World Bulletin / News Desk
Civilian deaths in Afghanistan hit a new high in the first half of 2017 with 1,662 killed and more than 3,500 injured, the United Nations said Monday.
The majority of the victims were killed by anti-government forces -- including the Taliban and in attacks claimed by the Islamic State, the report said.
The first six months of the year has seen a significant rise in the number of civilian lives lost in highly coordinated attacks involving more than one perpetrator, with 259 killed and 892 injured -- a 15 percent increase on the same period last year.
Many of those deaths happened in a single attack in Kabul in late May when a truck bomb exploded during the morning rush hour, killing more than 150 people and injuring hundreds.
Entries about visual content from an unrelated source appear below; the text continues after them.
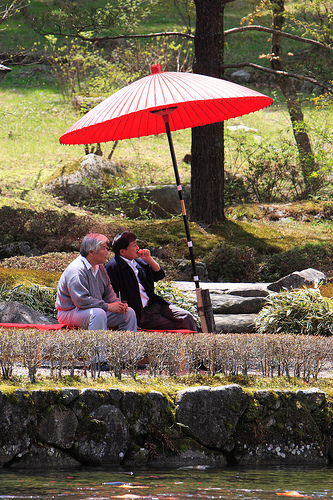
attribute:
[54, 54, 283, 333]
umbrella — red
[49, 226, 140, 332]
person — ear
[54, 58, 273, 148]
umbrella — red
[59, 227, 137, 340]
person — nose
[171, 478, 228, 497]
water — in the river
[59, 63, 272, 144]
umbrella — red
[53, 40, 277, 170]
umbrella — red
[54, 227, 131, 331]
person — leg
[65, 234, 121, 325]
person — ear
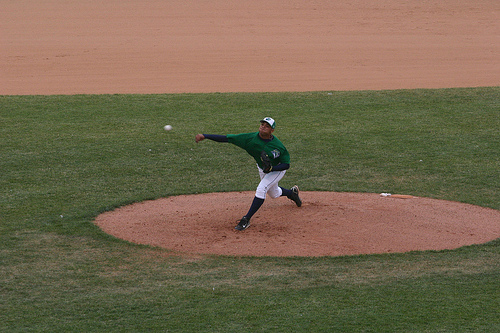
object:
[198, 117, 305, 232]
baseball pitcher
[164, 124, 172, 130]
ball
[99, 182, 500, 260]
pitcher mound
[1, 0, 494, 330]
baseball field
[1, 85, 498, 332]
manicured lawn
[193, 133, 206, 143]
hand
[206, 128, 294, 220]
uniform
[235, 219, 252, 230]
cleat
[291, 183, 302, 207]
cleat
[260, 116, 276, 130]
cap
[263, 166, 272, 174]
glove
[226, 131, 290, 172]
top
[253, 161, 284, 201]
pants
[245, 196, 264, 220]
sock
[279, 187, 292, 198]
sock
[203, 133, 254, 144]
arm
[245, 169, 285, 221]
leg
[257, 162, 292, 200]
leg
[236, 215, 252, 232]
foot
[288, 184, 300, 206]
foot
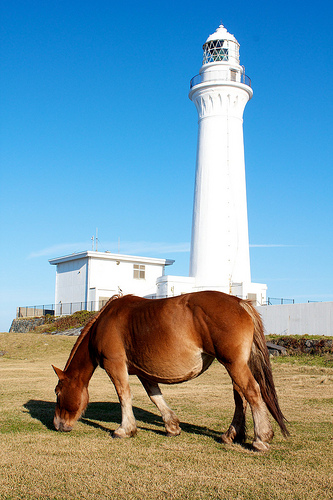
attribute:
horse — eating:
[54, 291, 301, 442]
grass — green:
[6, 417, 145, 453]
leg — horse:
[227, 354, 276, 453]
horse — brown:
[52, 293, 308, 477]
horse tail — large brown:
[240, 300, 295, 439]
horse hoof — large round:
[106, 426, 148, 438]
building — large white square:
[45, 243, 173, 303]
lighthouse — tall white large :
[182, 18, 264, 288]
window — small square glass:
[131, 263, 148, 277]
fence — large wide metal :
[20, 300, 315, 335]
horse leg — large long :
[235, 360, 276, 459]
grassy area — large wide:
[2, 412, 59, 470]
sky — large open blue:
[17, 53, 162, 211]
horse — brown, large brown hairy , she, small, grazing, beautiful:
[49, 288, 299, 455]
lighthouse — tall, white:
[155, 16, 271, 302]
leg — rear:
[225, 358, 277, 454]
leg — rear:
[222, 384, 248, 449]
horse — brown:
[43, 285, 291, 461]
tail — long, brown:
[249, 299, 293, 441]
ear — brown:
[49, 362, 66, 381]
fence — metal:
[14, 292, 331, 320]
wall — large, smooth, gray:
[253, 300, 330, 341]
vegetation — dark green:
[273, 352, 330, 366]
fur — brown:
[110, 298, 198, 364]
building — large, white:
[44, 249, 176, 318]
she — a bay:
[49, 290, 292, 454]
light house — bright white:
[185, 21, 261, 285]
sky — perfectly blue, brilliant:
[3, 2, 187, 164]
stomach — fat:
[125, 330, 220, 385]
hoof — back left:
[252, 421, 275, 451]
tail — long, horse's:
[235, 297, 294, 440]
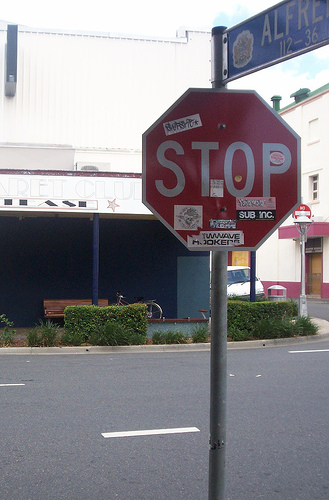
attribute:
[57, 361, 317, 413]
pavement — gray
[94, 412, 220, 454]
stripe — white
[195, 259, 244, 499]
pole — silver, grey, metal, gray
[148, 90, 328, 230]
sign — red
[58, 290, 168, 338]
bush — green, rectangular, trimmed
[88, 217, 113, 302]
pole — blue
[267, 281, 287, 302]
trash — cement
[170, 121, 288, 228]
stickers — strange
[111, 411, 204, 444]
line — white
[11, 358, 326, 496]
road — plain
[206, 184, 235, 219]
art — written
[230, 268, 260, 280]
window — in front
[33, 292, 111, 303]
bench — wooden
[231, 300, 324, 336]
hedge — green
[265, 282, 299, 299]
trashcan — grey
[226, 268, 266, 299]
van — white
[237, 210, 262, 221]
writing — white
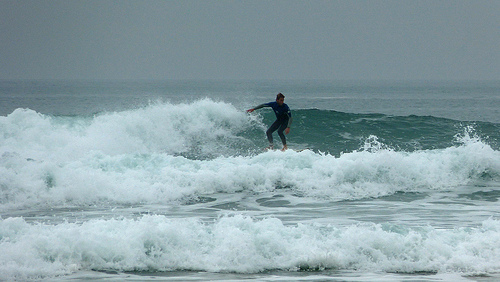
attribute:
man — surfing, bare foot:
[243, 84, 291, 152]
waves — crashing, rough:
[1, 92, 499, 279]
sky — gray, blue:
[1, 1, 497, 84]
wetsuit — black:
[251, 100, 291, 145]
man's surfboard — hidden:
[262, 142, 291, 157]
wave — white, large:
[0, 90, 261, 151]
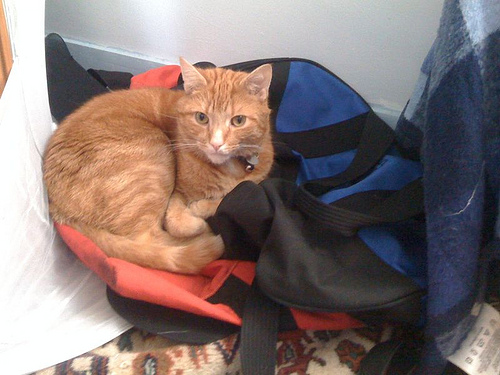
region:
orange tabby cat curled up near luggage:
[43, 57, 280, 266]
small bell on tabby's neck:
[235, 149, 267, 176]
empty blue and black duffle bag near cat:
[157, 47, 454, 330]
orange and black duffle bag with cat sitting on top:
[40, 58, 369, 342]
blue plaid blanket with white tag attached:
[385, 0, 497, 369]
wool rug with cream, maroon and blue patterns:
[34, 319, 437, 374]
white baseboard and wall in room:
[55, 0, 445, 132]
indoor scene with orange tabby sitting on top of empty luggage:
[34, 0, 499, 372]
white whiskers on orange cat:
[159, 138, 279, 161]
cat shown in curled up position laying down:
[41, 56, 288, 270]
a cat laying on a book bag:
[22, 14, 476, 374]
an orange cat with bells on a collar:
[38, 46, 313, 297]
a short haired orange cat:
[37, 47, 342, 311]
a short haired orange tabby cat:
[28, 54, 338, 326]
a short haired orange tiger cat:
[44, 49, 331, 284]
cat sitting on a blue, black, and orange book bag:
[56, 25, 443, 335]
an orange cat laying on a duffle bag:
[31, 48, 456, 335]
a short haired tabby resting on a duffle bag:
[38, 50, 425, 352]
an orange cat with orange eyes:
[28, 19, 405, 318]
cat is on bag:
[63, 50, 308, 269]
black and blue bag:
[194, 69, 446, 331]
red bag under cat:
[55, 217, 330, 346]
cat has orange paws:
[149, 192, 236, 265]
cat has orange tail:
[94, 213, 225, 322]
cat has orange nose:
[182, 135, 234, 147]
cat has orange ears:
[183, 60, 264, 107]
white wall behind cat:
[126, 3, 295, 55]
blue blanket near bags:
[382, 38, 486, 373]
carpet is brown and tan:
[115, 330, 248, 374]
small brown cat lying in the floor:
[39, 64, 278, 277]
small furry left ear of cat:
[179, 54, 206, 96]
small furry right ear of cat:
[235, 62, 272, 97]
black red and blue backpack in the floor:
[48, 43, 436, 338]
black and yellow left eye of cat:
[194, 108, 209, 125]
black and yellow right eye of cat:
[228, 115, 247, 126]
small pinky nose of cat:
[208, 137, 223, 150]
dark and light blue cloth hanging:
[395, 5, 499, 368]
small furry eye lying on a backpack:
[41, 56, 276, 258]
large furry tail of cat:
[44, 204, 227, 278]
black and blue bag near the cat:
[166, 55, 431, 314]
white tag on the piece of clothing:
[443, 297, 496, 374]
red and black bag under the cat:
[49, 62, 369, 332]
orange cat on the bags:
[40, 53, 277, 278]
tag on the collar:
[238, 148, 261, 173]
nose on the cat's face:
[208, 136, 223, 151]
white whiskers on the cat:
[162, 134, 278, 159]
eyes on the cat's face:
[191, 109, 248, 129]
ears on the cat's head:
[175, 53, 274, 102]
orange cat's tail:
[71, 220, 227, 274]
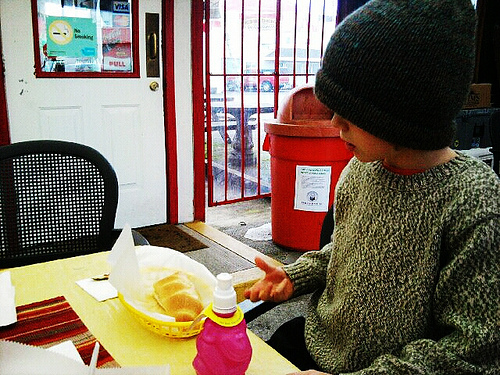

UNAMA put the civilian death toll at 92, saying it was the deadliest incident to hit the country since 2001.
The UN's special envoy to Afghanistan Tadamichi Yamamoto said the human cost of the conflict remains "far too high".
"The continued use of indiscriminate, disproportionate and illegal improvised explosive devices is particularly appalling and must immediately stop," he added in a statement.
Women and children have borne the brunt of the increase in civilian casualties, with UNAMA blaming the use of IEDs and aerial operations in populated areas for the jump.
A total of 174 women were killed and 462 injured -- an overall rise in casualties of 23 percent on last year -- while 436 children were killed in the same period, representing a nine percent increase.
Nearly half of Afghanistan's 34 provinces have seen an increase in civilian deaths in the first six months of the year, mainly due to the rise in attacks by anti-government forces.
The ground offensives by Afghan security forces are the second leading cause of civilian casualties, though UNAMA said there had been a 10 percent decrease compared to the same period in 2016.
According to the UN's figures, more than 26,500 civilians have died and nearly 49,000 injured as a result of armed conflict in Afghanistan since January 2009.